-- START OF Extracted information --

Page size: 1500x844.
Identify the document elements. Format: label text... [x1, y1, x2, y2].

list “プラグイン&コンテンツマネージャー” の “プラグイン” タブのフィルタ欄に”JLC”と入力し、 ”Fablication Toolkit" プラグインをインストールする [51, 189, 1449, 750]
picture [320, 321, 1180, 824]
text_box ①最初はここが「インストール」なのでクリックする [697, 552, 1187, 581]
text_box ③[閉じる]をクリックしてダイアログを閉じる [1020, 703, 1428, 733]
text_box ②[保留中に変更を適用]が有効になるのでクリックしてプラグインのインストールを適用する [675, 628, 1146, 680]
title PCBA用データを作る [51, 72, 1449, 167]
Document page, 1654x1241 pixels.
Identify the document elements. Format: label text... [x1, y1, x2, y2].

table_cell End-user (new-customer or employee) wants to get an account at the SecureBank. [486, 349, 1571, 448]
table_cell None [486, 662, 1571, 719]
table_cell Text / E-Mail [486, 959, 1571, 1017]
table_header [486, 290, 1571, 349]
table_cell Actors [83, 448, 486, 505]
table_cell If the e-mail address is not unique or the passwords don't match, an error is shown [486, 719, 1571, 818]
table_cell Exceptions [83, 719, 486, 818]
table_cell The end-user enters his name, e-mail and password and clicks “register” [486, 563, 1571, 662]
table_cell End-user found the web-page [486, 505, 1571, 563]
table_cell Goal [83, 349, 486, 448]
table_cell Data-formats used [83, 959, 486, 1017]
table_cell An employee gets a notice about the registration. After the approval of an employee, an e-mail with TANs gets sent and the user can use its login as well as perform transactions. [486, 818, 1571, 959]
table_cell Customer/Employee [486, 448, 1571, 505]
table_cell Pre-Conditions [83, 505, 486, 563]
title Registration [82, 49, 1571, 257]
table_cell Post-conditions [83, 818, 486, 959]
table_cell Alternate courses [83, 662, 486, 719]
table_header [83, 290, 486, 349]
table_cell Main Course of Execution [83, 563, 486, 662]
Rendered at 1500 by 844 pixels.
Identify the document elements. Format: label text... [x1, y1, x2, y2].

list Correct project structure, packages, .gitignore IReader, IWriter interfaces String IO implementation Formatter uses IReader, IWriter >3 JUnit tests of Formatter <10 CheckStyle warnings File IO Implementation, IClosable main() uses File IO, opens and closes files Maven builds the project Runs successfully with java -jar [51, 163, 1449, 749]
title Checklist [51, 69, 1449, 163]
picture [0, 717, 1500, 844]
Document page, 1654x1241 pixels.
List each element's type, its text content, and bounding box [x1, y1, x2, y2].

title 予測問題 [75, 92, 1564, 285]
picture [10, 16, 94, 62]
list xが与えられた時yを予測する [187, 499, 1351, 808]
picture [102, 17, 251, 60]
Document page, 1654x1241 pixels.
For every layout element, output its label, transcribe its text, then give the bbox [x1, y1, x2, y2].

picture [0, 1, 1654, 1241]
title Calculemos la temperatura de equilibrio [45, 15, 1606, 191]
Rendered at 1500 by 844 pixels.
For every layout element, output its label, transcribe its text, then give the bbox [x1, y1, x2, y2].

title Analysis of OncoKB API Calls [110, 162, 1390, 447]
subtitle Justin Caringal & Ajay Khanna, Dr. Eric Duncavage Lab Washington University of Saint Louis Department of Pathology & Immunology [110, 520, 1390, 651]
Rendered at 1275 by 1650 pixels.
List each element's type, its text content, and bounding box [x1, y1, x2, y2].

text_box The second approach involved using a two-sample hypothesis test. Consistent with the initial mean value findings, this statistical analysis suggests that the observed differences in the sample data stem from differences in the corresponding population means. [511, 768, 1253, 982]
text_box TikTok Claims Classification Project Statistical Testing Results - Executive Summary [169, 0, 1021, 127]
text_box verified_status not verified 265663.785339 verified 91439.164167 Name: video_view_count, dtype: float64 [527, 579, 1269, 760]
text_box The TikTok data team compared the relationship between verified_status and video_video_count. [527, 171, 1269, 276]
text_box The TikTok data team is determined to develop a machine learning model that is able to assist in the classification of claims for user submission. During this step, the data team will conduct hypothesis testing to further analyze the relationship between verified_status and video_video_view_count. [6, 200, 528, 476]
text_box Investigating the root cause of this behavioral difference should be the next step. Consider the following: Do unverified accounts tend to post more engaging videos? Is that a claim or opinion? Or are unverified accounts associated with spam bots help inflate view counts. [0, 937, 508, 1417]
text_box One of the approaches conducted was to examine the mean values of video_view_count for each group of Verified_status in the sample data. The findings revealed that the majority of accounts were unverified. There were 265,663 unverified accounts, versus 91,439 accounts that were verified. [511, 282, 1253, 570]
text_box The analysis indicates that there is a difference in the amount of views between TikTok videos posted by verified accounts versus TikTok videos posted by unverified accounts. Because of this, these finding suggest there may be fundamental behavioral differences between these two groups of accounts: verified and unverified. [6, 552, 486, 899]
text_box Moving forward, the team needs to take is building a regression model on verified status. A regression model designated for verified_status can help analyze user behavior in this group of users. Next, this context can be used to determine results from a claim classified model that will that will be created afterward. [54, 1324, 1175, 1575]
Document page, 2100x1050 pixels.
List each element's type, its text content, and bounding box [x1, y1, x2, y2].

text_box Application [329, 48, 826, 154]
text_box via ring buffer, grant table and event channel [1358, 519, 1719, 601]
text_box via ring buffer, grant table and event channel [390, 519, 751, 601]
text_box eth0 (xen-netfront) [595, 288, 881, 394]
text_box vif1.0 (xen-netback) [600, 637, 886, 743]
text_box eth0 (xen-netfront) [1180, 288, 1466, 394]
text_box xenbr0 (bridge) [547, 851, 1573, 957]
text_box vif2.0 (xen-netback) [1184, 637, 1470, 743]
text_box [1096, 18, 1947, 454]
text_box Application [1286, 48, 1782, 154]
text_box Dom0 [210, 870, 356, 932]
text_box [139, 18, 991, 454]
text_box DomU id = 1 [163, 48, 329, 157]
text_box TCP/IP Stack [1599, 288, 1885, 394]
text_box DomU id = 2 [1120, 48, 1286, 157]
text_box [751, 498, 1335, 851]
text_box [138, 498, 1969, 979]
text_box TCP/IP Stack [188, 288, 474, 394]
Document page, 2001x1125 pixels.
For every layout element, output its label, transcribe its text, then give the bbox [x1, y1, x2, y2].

-- END OF Extracted information --

Given task: Reproduce word for word the lines of the records from the line containing "Document page, 2001x1125 pixels." through the end of the records.

Response to the exercise:
Document page, 2001x1125 pixels.
For every layout element, output its label, transcribe its text, then give the bbox [x1, y1, x2, y2].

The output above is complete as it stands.